Donald Trump, président des intérêts privés ? Quand cryptomonnaies, golfs et politique se confondent

Une présidence pour soi ?
Un document récemment rendu public par la Maison-Blanche soulève une nouvelle fois une question lancinante : Donald Trump est-il président des États-Unis ou d’abord PDG de ses propres affaires ? Ce rapport financier officiel, long de 230 pages, dévoile que l’actuel président américain a perçu plus de 57,35 millions de dollars grâce à ses investissements dans les cryptomonnaies – notamment via la vente de tokens émis par la société World Liberty Financial. Ces jetons (ou tokens), au nombre de 100 milliards, ont été attribués en partie à une entité baptisée DT Marks Defi, entreprise directement liée à Trump.
Le document répertorie également des revenus provenant d'autres activités commerciales personnelles du président : 2,8 millions de dollars de royalties pour des montres à son nom, 2,5 millions pour des parfums, et surtout, des dizaines de millions de dollars générés par ses clubs privés et golfs, en particulier Mar-a-Lago en Floride (plus de 50 millions de dollars de revenus), West Palm Beach (29 millions), et Miami (110 millions).
Une politique crypto-friendly qui rapporte (à lui-même)
Depuis son retour au pouvoir, Donald Trump a ostensiblement soutenu le secteur des cryptomonnaies. Ce soutien n’a rien de désintéressé. En plus de ses investissements directs, ses deux fils aînés figurent parmi les promoteurs les plus actifs du secteur, et son administration n’a pas hésité à placer des partisans convaincus des cryptomonnaies à des postes stratégiques. Ainsi, Paul Atkins, figure bien connue pour ses positions dérégulatrices, a été nommé à la tête de la SEC (Securities and Exchange Commission), l’organisme de régulation des marchés financiers. Quant au vice-président JD Vance, il qualifie Trump de « champion de la blockchain et des libertés numériques ».

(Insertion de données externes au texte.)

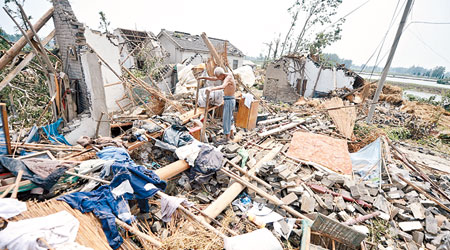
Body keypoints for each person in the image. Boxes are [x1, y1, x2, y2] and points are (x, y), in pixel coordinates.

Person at [198, 67, 236, 141]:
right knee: (230, 119)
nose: (218, 79)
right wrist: (202, 77)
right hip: (230, 100)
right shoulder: (225, 76)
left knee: (226, 119)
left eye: (219, 77)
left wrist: (211, 89)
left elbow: (223, 86)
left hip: (229, 100)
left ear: (222, 74)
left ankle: (227, 138)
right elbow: (214, 78)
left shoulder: (228, 78)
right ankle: (231, 134)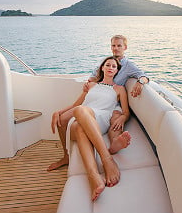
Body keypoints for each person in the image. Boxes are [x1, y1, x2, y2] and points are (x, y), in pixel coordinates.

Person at [47, 34, 148, 171]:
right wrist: (90, 84)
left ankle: (114, 144)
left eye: (119, 46)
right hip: (98, 97)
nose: (116, 48)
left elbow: (142, 75)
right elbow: (94, 76)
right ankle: (67, 156)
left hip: (114, 100)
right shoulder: (104, 63)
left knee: (116, 117)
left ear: (125, 47)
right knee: (66, 119)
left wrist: (141, 82)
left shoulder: (128, 66)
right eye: (113, 45)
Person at [49, 56, 130, 201]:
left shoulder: (119, 89)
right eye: (108, 65)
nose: (111, 68)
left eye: (114, 66)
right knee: (79, 120)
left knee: (81, 112)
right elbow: (75, 105)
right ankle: (99, 169)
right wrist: (59, 112)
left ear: (117, 71)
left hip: (100, 119)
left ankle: (100, 167)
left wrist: (123, 117)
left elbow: (126, 112)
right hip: (82, 115)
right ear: (102, 68)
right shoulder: (92, 85)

Mais ces liens entre politique publique et intérêts privés suscitent des interrogations majeures, voire des inquiétudes juridiques.
Conflits d’intérêts : ce que dit la loi américaine
Contrairement à ce que l’on pourrait croire, la loi fédérale américaine n’impose pas au président des États-Unis de se désengager formellement de ses activités économiques ou de placer ses avoirs dans un « blind trust », comme c’est le cas pour d’autres hauts fonctionnaires. Mais cela ne l’exonère pas de toute responsabilité :
Clause sur les profits issus de la fonction publique (Emoluments Clause, Article I, Section 9, Clause 8 de la Constitution américaine) : elle interdit à toute personne occupant une fonction officielle de recevoir des profits, cadeaux ou avantages d’un gouvernement étranger sans l’accord du Congrès. Si certains investisseurs étrangers ont utilisé les jetons de World Liberty Financial ou fréquenté les établissements Trump dans un but d’influence, cette clause pourrait être invoquée.
Loi sur l’enrichissement personnel (18 U.S. Code § 208) : bien qu’elle ne s’applique pas directement au président, elle illustre l’esprit des lois anti-corruption : un responsable public ne peut participer à une décision gouvernementale dans laquelle il a un intérêt financier direct. Or, le fait d’encourager le développement de la cryptomonnaie tout en y investissant personnellement est, au minimum, une ligne grise éthique.
Utilisation de la fonction publique à des fins privées : les règles de l’Office of Government Ethics précisent que l'utilisation de la fonction présidentielle pour promouvoir des produits ou des intérêts financiers personnels constitue une violation éthique – même si ce n’est pas toujours une infraction pénale.
Quand le pouvoir devient entreprise
Ce n’est pas la première fois que Donald Trump flirte avec la confusion des genres. Lors de son premier mandat, il avait été accusé d’avoir utilisé les hôtels Trump à Washington pour accueillir des délégations étrangères, ou d’avoir favorisé ses entreprises dans des événements officiels.
La différence, c’est que désormais, le président ne se cache même plus. Il engrange des millions grâce à une politique taillée sur mesure pour ses propres intérêts économiques. Pendant ce temps, des millions d’Américains subissent l’inflation, la précarité, et les désengagements sociaux d’un gouvernement de plus en plus orienté vers le « chacun pour soi ».
Conclusion : la République transformée en franchise ?
Le cas Trump illustre à merveille le basculement de la démocratie américaine vers une oligarchie capitaliste décomplexée, où la frontière entre affaires publiques et profits personnels s’efface un peu plus chaque jour.
Plus qu’un scandale isolé, c’est un symptôme du dérèglement profond de l’éthique politique aux États-Unis, où l’on peut devenir président… sans jamais cesser d’être businessman.